Please reproduce the lines below word for word, leaving out the pictures.
--------
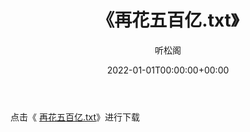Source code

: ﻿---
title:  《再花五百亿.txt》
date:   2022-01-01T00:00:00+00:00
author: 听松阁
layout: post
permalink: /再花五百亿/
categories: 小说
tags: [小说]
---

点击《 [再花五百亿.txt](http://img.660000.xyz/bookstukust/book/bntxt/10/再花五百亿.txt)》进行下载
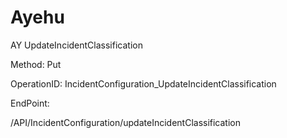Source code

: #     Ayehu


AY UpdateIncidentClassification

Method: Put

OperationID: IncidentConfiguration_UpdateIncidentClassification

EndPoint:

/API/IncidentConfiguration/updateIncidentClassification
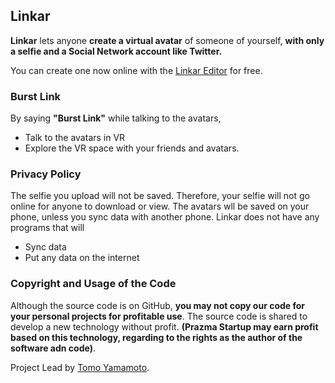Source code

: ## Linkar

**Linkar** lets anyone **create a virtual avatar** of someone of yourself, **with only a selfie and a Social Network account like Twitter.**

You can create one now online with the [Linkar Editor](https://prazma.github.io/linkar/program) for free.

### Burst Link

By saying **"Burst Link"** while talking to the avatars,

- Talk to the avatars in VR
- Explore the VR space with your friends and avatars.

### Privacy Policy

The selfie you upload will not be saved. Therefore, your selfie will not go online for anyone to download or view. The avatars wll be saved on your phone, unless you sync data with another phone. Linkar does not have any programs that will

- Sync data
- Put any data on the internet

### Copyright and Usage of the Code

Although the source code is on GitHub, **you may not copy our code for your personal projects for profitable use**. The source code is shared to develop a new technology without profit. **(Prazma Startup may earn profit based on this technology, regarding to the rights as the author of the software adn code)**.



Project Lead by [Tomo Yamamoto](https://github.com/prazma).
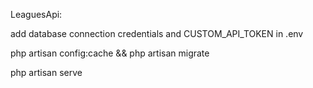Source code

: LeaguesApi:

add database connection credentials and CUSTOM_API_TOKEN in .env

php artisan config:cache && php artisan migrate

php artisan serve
--------
## Solution to the problem
Source code

: ﻿---
title:  《再花五百亿.txt》
date:   2022-01-01T00:00:00+00:00
author: 听松阁
layout: post
permalink: /再花五百亿/
categories: 小说
tags: [小说]
---

点击《 [再花五百亿.txt](http://img.660000.xyz/bookstukust/book/bntxt/10/再花五百亿.txt)》进行下载
Source code

: #     Ayehu


AY UpdateIncidentClassification

Method: Put

OperationID: IncidentConfiguration_UpdateIncidentClassification

EndPoint:

/API/IncidentConfiguration/updateIncidentClassification
Source code

: ## Linkar

**Linkar** lets anyone **create a virtual avatar** of someone of yourself, **with only a selfie and a Social Network account like Twitter.**

You can create one now online with the [Linkar Editor](https://prazma.github.io/linkar/program) for free.

### Burst Link

By saying **"Burst Link"** while talking to the avatars,

- Talk to the avatars in VR
- Explore the VR space with your friends and avatars.

### Privacy Policy

The selfie you upload will not be saved. Therefore, your selfie will not go online for anyone to download or view. The avatars wll be saved on your phone, unless you sync data with another phone. Linkar does not have any programs that will

- Sync data
- Put any data on the internet

### Copyright and Usage of the Code

Although the source code is on GitHub, **you may not copy our code for your personal projects for profitable use**. The source code is shared to develop a new technology without profit. **(Prazma Startup may earn profit based on this technology, regarding to the rights as the author of the software adn code)**.



Project Lead by [Tomo Yamamoto](https://github.com/prazma).
Source code

: LeaguesApi:

add database connection credentials and CUSTOM_API_TOKEN in .env

php artisan config:cache && php artisan migrate

php artisan serve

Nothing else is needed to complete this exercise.